## Exercise text
↓↓↓

Before proving the equivalence of the statements, let us first note a simple but useful fact.
Let $B$ be $n\times n$ matrix and let $\mathbf{e}_i$ be the unit vector of $\C^n$ as defined in the problem. Then the matrix product $B\mathbf{e}_i$ is the $i$-th column vector of the matrix $B$.

$( 1 \implies 2)$

Suppose that the statement 1 is true. That is, there exists a vector $\mathbf{v} \in \C^n$ such that
\[\mathbf{v}, A\mathbf{v}, \dots, A^{n-1}\mathbf{v}\] form a basis of $\C^n$. In particular, these vectors are linearly independent.

Form a matrix
\[S:=[\mathbf{v}, A\mathbf{v}, \dots, A^{n-1}\mathbf{v}],\] then the matrix $S$ is invertible since the columns vectors are linearly independent.

We prove that $AS=SC$.
We have
\begin{align*}
AS&=A[\mathbf{v}, A\mathbf{v}, \dots, A^{n-1}\mathbf{v}],\\
&=[A\mathbf{v}, A^2\mathbf{v}, \dots, A^{n}\mathbf{v}].
\end{align*}

On the other hand, we have
\begin{align*}
SC&=S [\mathbf{e}_2, \mathbf{e}_3, \dots, \mathbf{e}_n, -\mathbf{a}]\\
&=[S\mathbf{e}_2, S\mathbf{e}_3, \dots, S\mathbf{e}_n, -S\mathbf{a}].
\end{align*}

As noted at the beginning, the vector $S\mathbf{e}_2$ is the second column vector of $S$, which is $A\mathbf{v}$. Similarly, $S\mathbf{e}_i$ is the $i$-th column vector of $S$, and thus we have
\[S\mathbf{e}_i=A^{i-1}\mathbf{v} \tag{*}.\] Hence we have
\begin{align*}
SC&=[A\mathbf{v}, A^2\mathbf{v}, \dots, A^{n-1}\mathbf{v}, -S\mathbf{a}].

↑↑↑

## Records provided
↓↓↓

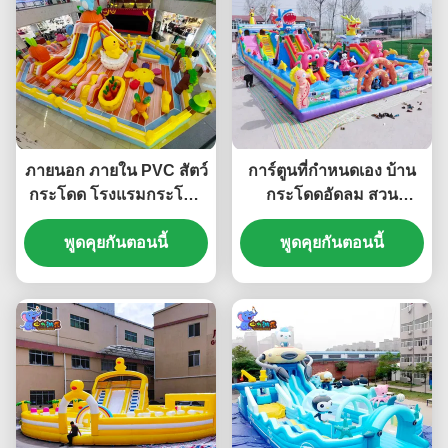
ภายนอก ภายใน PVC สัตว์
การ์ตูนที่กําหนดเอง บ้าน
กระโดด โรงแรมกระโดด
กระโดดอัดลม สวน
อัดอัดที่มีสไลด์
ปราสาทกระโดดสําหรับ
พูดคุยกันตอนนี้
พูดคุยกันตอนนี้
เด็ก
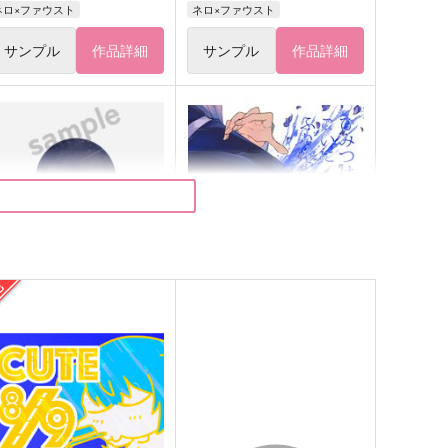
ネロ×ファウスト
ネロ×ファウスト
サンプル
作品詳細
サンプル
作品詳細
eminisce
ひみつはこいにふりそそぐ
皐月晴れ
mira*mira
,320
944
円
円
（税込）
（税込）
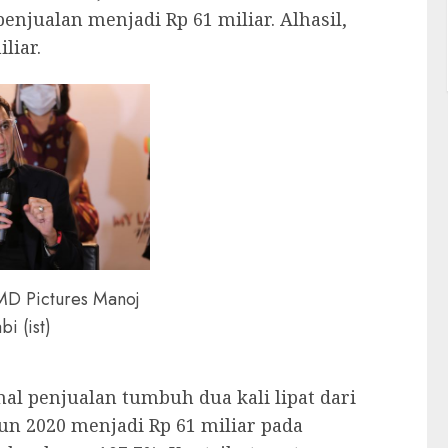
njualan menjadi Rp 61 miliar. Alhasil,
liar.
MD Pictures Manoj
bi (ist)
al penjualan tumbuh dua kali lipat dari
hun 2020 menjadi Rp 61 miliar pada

↑↑↑
↓↓↓

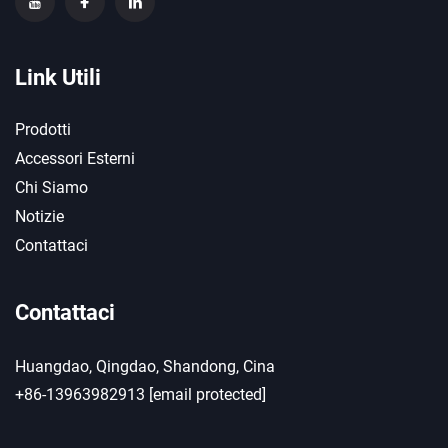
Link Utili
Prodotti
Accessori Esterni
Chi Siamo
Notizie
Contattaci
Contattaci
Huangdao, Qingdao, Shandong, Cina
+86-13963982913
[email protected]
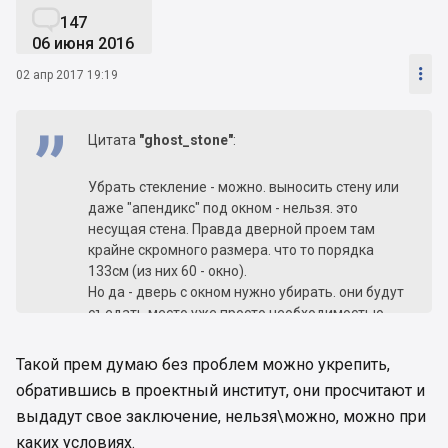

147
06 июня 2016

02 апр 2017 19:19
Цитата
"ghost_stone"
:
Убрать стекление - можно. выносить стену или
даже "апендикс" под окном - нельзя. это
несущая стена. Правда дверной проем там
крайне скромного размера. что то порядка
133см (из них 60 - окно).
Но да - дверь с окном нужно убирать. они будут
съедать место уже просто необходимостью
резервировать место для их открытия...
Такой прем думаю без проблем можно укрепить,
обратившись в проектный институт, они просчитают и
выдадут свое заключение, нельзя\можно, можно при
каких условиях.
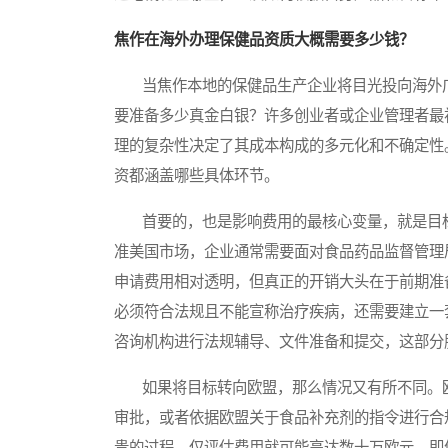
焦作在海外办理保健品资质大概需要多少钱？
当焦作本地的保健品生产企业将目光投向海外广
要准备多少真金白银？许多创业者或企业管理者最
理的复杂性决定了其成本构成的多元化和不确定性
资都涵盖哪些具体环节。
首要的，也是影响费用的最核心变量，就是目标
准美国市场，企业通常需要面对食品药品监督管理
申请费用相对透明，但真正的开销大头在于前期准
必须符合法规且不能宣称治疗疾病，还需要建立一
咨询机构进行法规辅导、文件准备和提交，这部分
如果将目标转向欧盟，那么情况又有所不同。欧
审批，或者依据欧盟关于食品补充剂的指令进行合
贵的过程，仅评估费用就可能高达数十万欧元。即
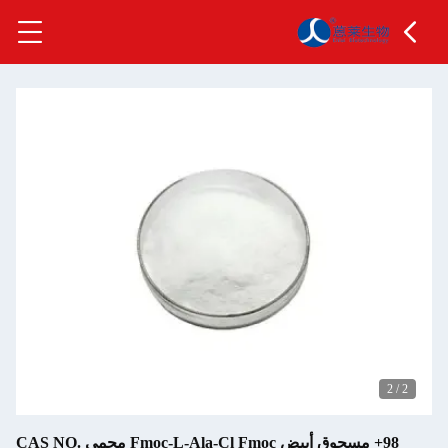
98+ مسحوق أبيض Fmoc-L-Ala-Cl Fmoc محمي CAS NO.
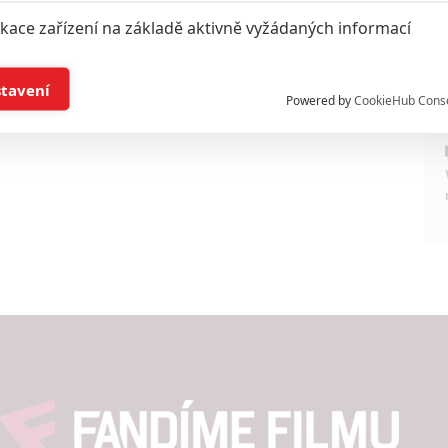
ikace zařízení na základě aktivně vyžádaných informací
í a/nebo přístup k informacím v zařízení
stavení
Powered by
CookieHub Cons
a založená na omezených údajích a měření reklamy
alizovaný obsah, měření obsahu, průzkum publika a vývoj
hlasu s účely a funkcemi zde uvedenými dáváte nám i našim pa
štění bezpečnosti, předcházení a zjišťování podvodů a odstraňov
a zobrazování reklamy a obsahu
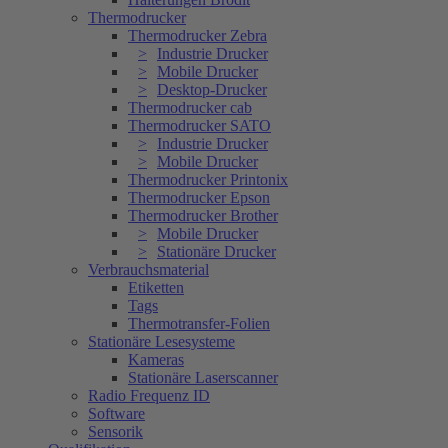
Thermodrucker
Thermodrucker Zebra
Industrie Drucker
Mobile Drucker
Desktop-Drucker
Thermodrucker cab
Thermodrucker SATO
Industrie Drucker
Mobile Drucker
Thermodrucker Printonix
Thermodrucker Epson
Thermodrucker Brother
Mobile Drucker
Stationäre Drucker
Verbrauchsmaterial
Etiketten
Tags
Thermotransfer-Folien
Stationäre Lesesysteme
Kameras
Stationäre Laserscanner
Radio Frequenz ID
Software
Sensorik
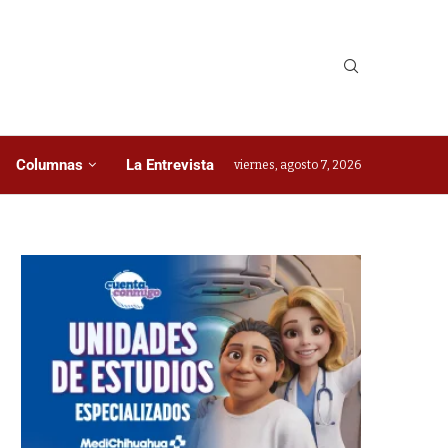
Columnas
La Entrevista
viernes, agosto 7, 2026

↑↑↑

## Using the information
• a. In the proof, transcribe the passage between "Suppose that the" and "these vectors are linearly independent.", inclusive.
• b. Answer these questions from the proof:
(i) According to the fact noted at the start, what is the matrix product $B\mathbf{e}_i$?
(ii) What reason does the proof give for the matrix $S$ being invertible?
(iii) Which vector does the proof identify as $S\mathbf{e}_2$?

## Outputs in order
• a.
Suppose that the statement 1 is true. That is, there exists a vector $\mathbf{v} \in \C^n$ such that
\[\mathbf{v}, A\mathbf{v}, \dots, A^{n-1}\mathbf{v}\] form a basis of $\C^n$. In particular, these vectors are linearly independent.

• b.
(i) It is the $i$-th column vector of the matrix $B$.
(ii) Its column vectors are linearly independent.
(iii) $S\mathbf{e}_2$ is the second column vector of $S$, which is $A\mathbf{v}$.